May 23

Roy’s Ramblings

I was deeply touched, moved, and inspired by Breelynd Phelps’s TEDX talk about prayer. And, this past week I have heard so many folks talking about: praying for the damage done by the tornadoes and the people affected (especially Dick and Laura Young – see attached info on helping them); that I thought I would ramble about prayer and John Wesley’s approach to prayer.

Prayer is how we communicate with God. In prayer, we share our hearts. We also pause to listen for wisdom and guidance. As John Wesley wrote, “All that a Christian does, even in eating and sleeping, is prayer, when it is done in simplicity, according to the order of God.”

Recently (and that means in the past few years) there has been a public debate over prayer. Persons have been criticized for offering “thoughts and prayers” for victims of things like gun violence, war, natural disasters due to global warming, etc. while taking no action to address the problems. Sometimes in the process, prayer has been equated to doing nothing.

John Wesley was certainly an activist working to alleviate human suffering, but he was also a person of prayer. It’s no wonder why. Wesley said, “Prayer is the grand means of drawing near to God” it is “the breath of our spiritual life” Note: 1 Thes. 5:16.

While petition and intercession are forms of prayer, they are not the whole. The focus of prayer is not on our requests, however urgent, but on God. Prayer is how we remain in communication with God and grow in our relationship with God. In his sermon “The Wilderness State” Wesley says that “neglect of private prayer is the most common reason people lose their faith”.

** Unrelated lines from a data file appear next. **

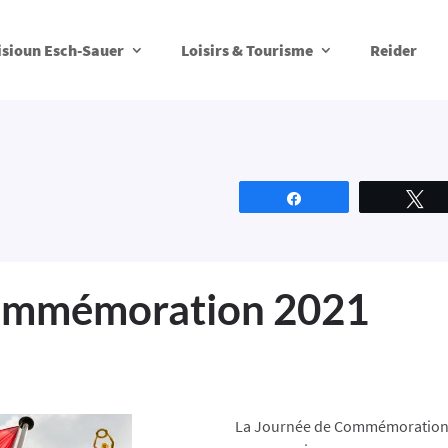
isioun Esch-Sauer
Loisirs & Tourisme
Reider
Partagez
T
ommémoration 2021
La Journée de Commémoration 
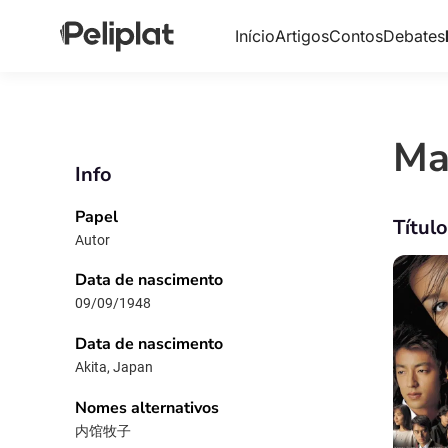
Início
Artigos
Contos
Debates
Ma
Info
Papel
Títul
Autor
Data de nascimento
09/09/1948
Data de nascimento
Akita, Japan
Nomes alternativos
内馆牧子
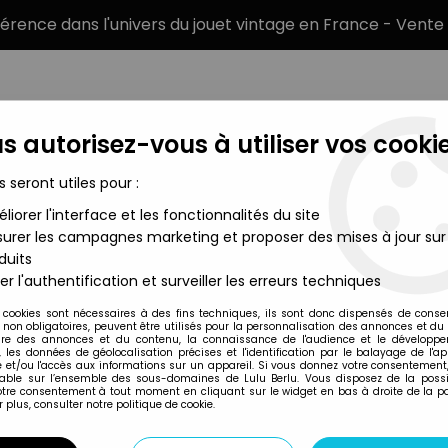
éférence dans l'univers du jouet vintage en France - Vente 
s autorisez-vous à utiliser vos cookie
s seront utiles pour :
liorer l'interface et les fonctionnalités du site
MARQUES
TYPE DE PRODUIT
PRÉCOMM
urer les campagnes marketing et proposer des mises à jour sur
duits
gurine PVC - Maxagaze
er l'authentification et surveiller les erreurs techniques
Ceji
 cookies sont nécessaires à des fins techniques, ils sont donc dispensés de cons
, non obligatoires, peuvent être utilisés pour la personnalisation des annonces et du
LES MONDES ENGLO
re des annonces et du contenu, la connaissance de l'audience et le développ
, les données de géolocalisation précises et l'identification par le balayage de l'app
 et/ou l'accès aux informations sur un appareil. Si vous donnez votre consentement,
lable sur l’ensemble des sous-domaines de Lulu Berlu. Vous disposez de la possib
votre consentement à tout moment en cliquant sur le widget en bas à droite de la p
Réf. :
AR0019689
 plus, consulter notre politique de cookie.
Type : figurine PVC
Matière : Plastique PVC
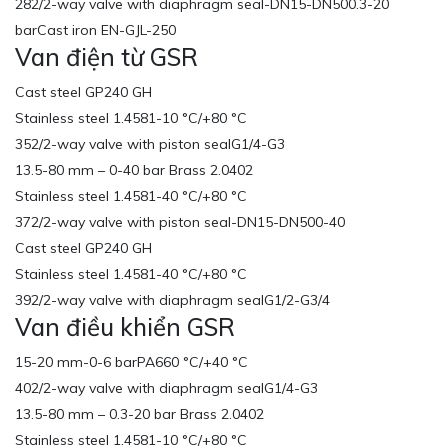
282/2-way valve with diaphragm seal-DN15-DN500.3-20
barCast iron EN-GJL-250
Van điện từ GSR
Cast steel GP240 GH
Stainless steel 1.4581-10 °C/+80 °C
352/2-way valve with piston sealG1/4-G3
13.5-80 mm – 0-40 bar Brass 2.0402
Stainless steel 1.4581-40 °C/+80 °C
372/2-way valve with piston seal-DN15-DN500-40
Cast steel GP240 GH
Stainless steel 1.4581-40 °C/+80 °C
392/2-way valve with diaphragm sealG1/2-G3/4
Van điều khiển GSR
15-20 mm-0-6 barPA660 °C/+40 °C
402/2-way valve with diaphragm sealG1/4-G3
13.5-80 mm – 0.3-20 bar Brass 2.0402
Stainless steel 1.4581-10 °C/+80 °C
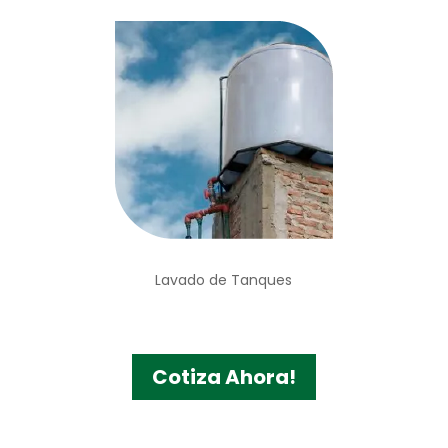
Lavado de Tanques
Cotiza Ahora!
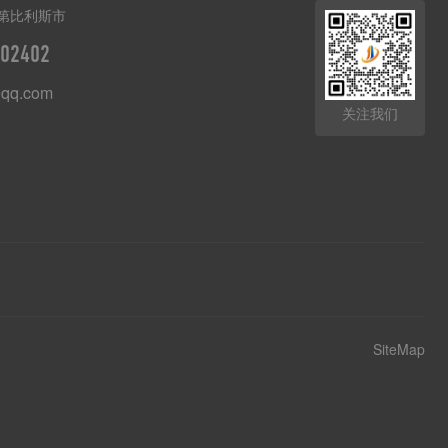
第比利斯市
02402
qq.com
关注我们
SiteMap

Thanksgiving is fundamental to prayer. For Wesley “thanksgiving is inseparable from true prayer; it is almost essentially connected with it”. It is an expression of our gratitude to God for life itself, for a new life in Christ, for all of the other blessings God gives us, and above all for a divine lover that never fails.

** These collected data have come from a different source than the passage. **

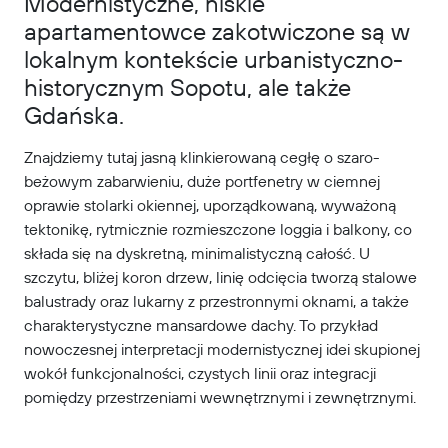
Modernistyczne, niskie
apartamentowce zakotwiczone są w
lokalnym kontekście urbanistyczno-
historycznym Sopotu, ale także
Gdańska.
Znajdziemy tutaj jasną klinkierowaną cegłę o szaro-
beżowym zabarwieniu, duże portfenetry w ciemnej
oprawie stolarki okiennej, uporządkowaną, wyważoną
tektonikę, rytmicznie rozmieszczone loggia i balkony, co
składa się na dyskretną, minimalistyczną całość. U
szczytu, bliżej koron drzew, linię odcięcia tworzą stalowe
balustrady oraz lukarny z przestronnymi oknami, a także
charakterystyczne mansardowe dachy. To przykład
nowoczesnej interpretacji modernistycznej idei skupionej
wokół funkcjonalności, czystych linii oraz integracji
pomiędzy przestrzeniami wewnętrznymi i zewnętrznymi.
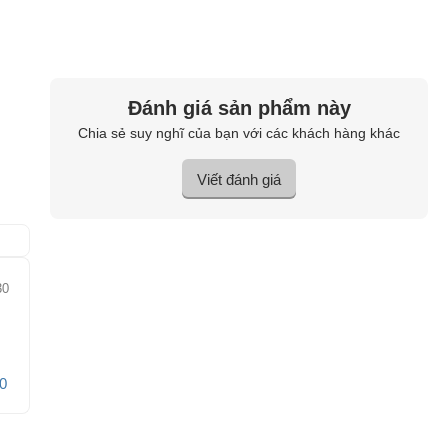
Đánh giá sản phẩm này
Chia sẻ suy nghĩ của bạn với các khách hàng khác
Viết đánh giá
30
0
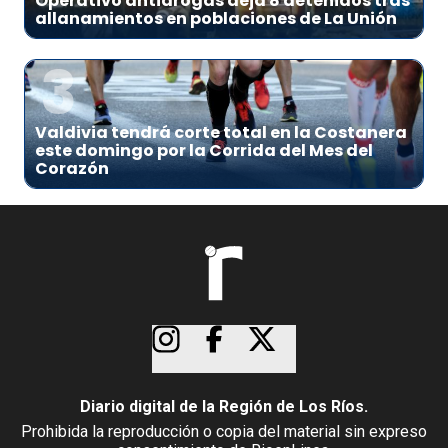
Operativo antidrogas deja 8 detenidos tras
allanamientos en poblaciones de La Unión
3
Valdivia tendrá corte total en la Costanera
este domingo por la Corrida del Mes del
Corazón
Diario digital de la Región de Los Ríos.
Prohibida la reproducción o copia del material sin expreso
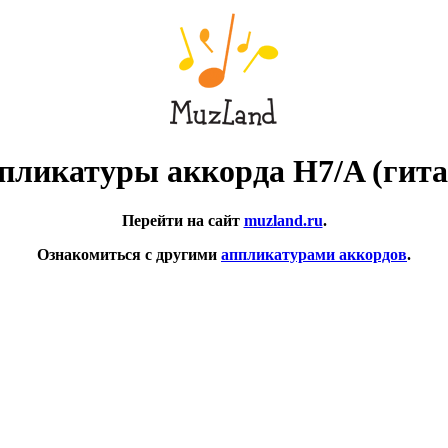
пликатуры аккорда H7/A (гита
Перейти на сайт
muzland.ru
.
Ознакомиться с другими
аппликатурами аккордов
.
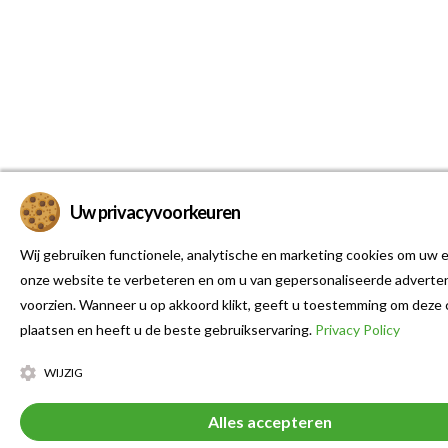
Uw privacyvoorkeuren
Wij gebruiken functionele, analytische en marketing cookies om uw e
onze website te verbeteren en om u van gepersonaliseerde adverten
voorzien. Wanneer u op akkoord klikt, geeft u toestemming om deze 
plaatsen en heeft u de beste gebruikservaring.
Privacy Policy
WIJZIG
Alles accepteren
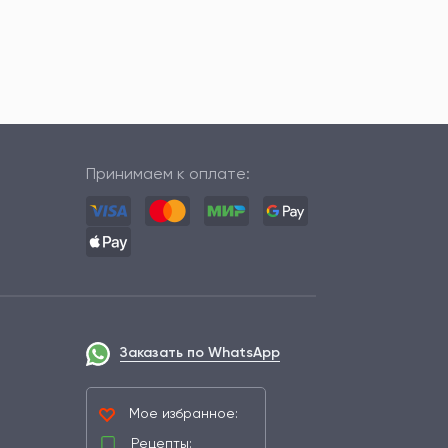
Принимаем к оплате:
Заказать по WhatsApp
Мое избранное:
Рецепты:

We of course do turn to God with our petitions (for our own needs) and intercessions (for others needs). With regard to petition, Wesley insists that prayer is absolutely necessary “if we would receive any gift from God” (“The Means of Grace,” 111.3). Here Wesley is assuming the primary things we seek for ourselves have to do with salvation: forgiveness of sins, new life in Christ, guidance in how to live faithful lives, peace, joy and love. For these promised gifts, our prayers are needed “not so much to move God — who is always more ready to give than you to ask — as to move yourselves, that you may be willing and ready to receive the good things he has prepared for you” (“Upon Our Lord’s Sermon on the Mount VI,” 11.5).

This does not mean Wesley thought it improper to pray for other things for ourselves. Even more, he strongly advocated praying for others. Prayer for others is an act of love, and regardless of whether the prayer is answered in the way we prefer, it often means much to the person being prayed for that there are others who care.

But Wesley does insist that God answers prayers. He doesn’t try to answer the question as to why some prayers seem to be answered and others seem not to be, at least the way we want. Nor does seemingly unanswered prayer lead him to question God’s love; God’s love is revealed in the cross of Jesus Christ and nothing can take that from us. What Wesley does too is recount the numerous occasions when prayer was answered, including many miraculous healings.

For Wesley, as for the Christian tradition, prayer is doing something, and it does make a difference. It is not a substitute for other action; but neither is it inaction. At its heart, prayer is communion/relationship with God.